L’otite : une affection microbienne

Le 16 octobre 2018 - 9 minutes de lecture

L’otite moyenne aiguë purulente est définie par la présence d’un épanchement (extériorisé ou non) dans l’oreille moyenne, associé à des signes ou symptômes locaux ou généraux d’infection aiguë. Cette otite moyenne aiguë est la plus fréquente affection microbienne de l’enfant et la première indication d’antibiotiques dans les pays occidentaux. Elle accompagne parfois le début d’une rhinopharyngite aiguë ,ou parfois lui succède en cours d’évolution.
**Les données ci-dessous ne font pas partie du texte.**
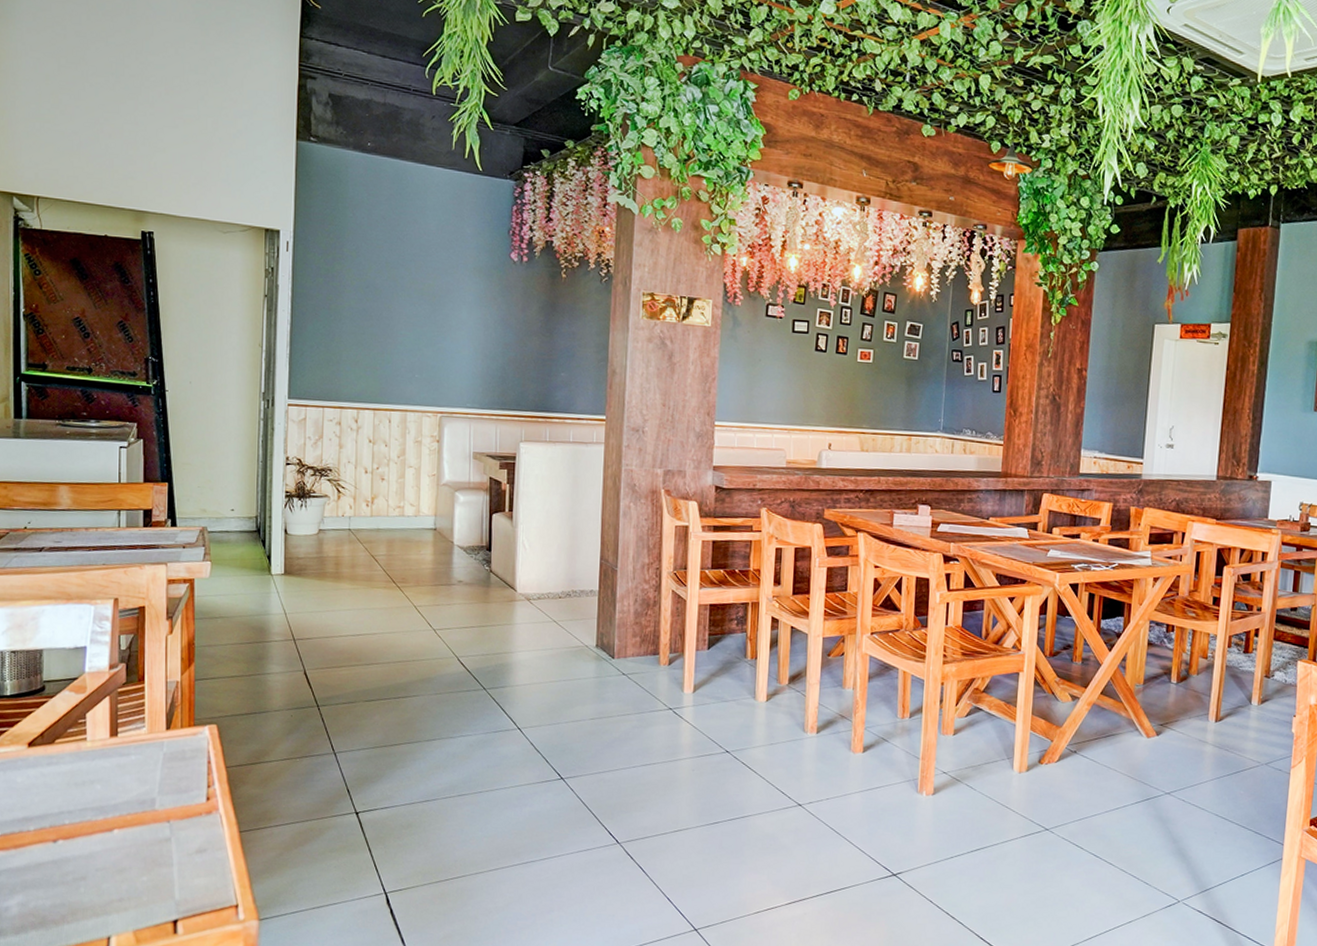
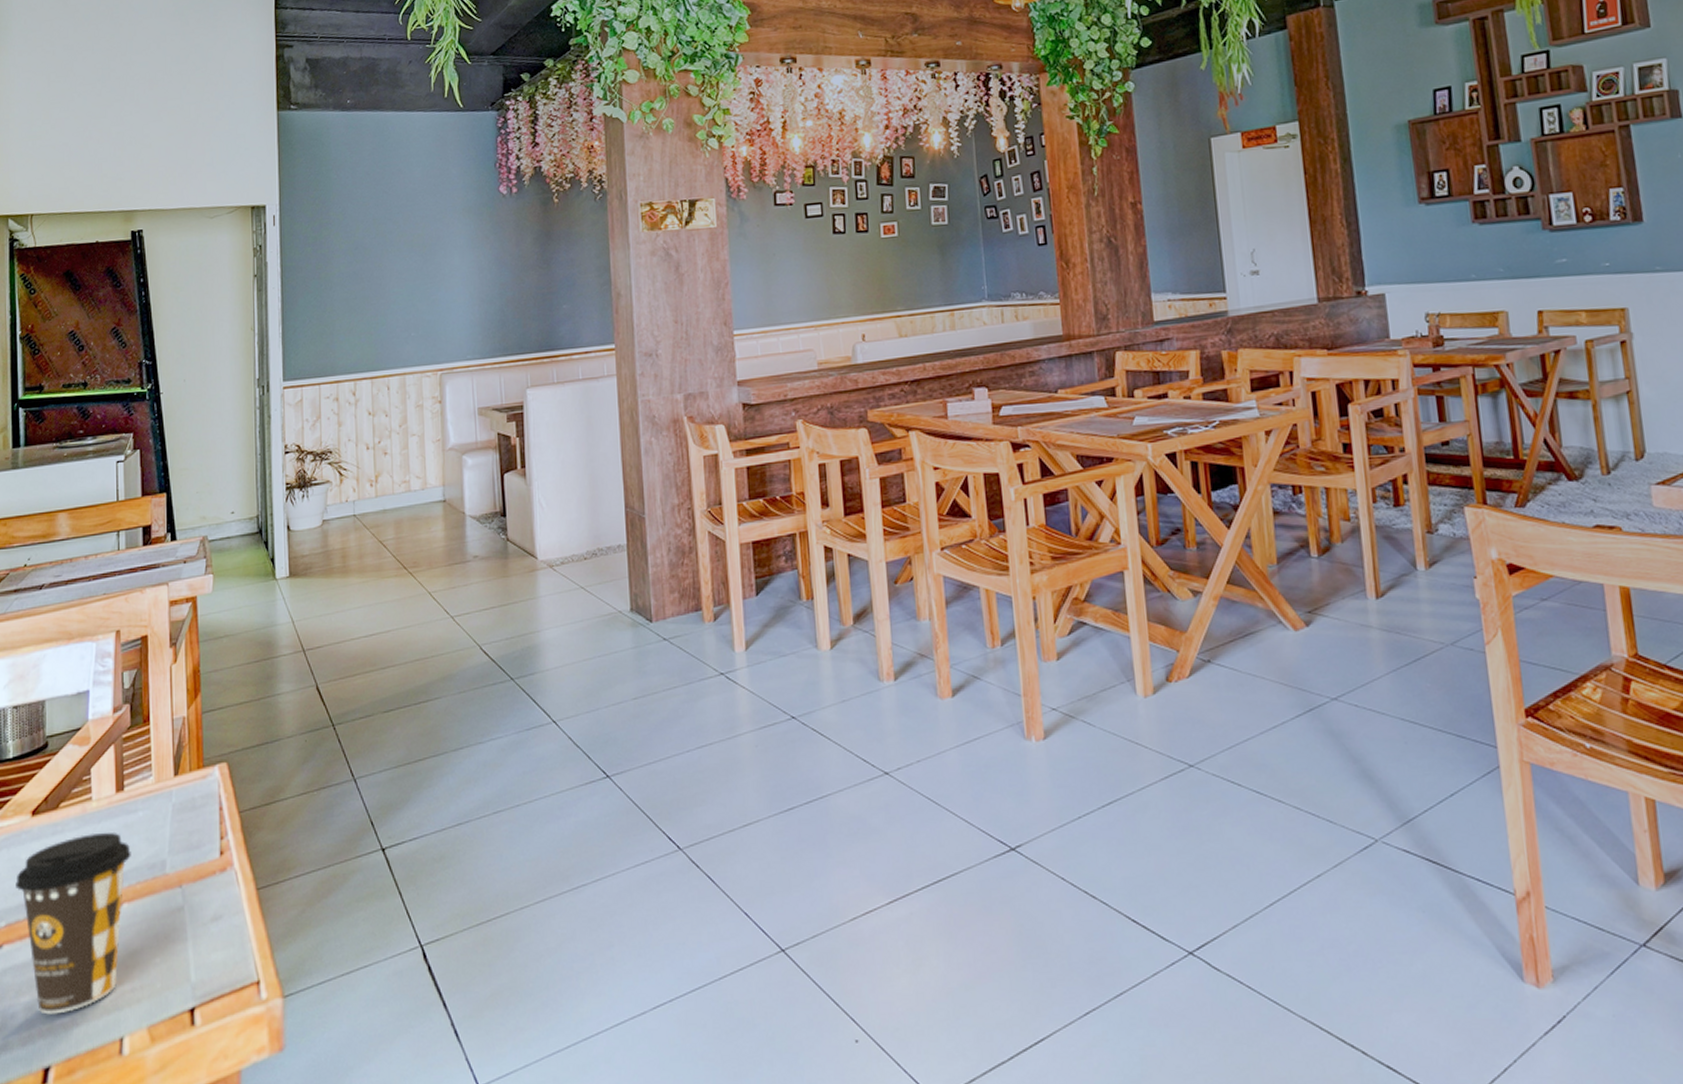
coffee cup: none [11,768,123,912] -> present [16,831,131,1015]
C’est en effet dans l’arrière nez que se développent d’abord ces microbes qui rejoignent ensuite l’oreille moyenne (la caisse du tympan) en suivant le trajet de la trompe d’Eustache.

Avant l’arrivée des antibiotiques, l’otite donnait chaque année, même dans les pays les plus nantis , un bon nombre de complications : mastoïdites, méningites, septicémies, qui parfois tournaient mal. Les antibiotiques ont permis de simplifier la question pendant des années de façon extraordinaire avec maîtrise très claire du processus et par exemple une quasi disparition des mastoïdites aiguës à problème .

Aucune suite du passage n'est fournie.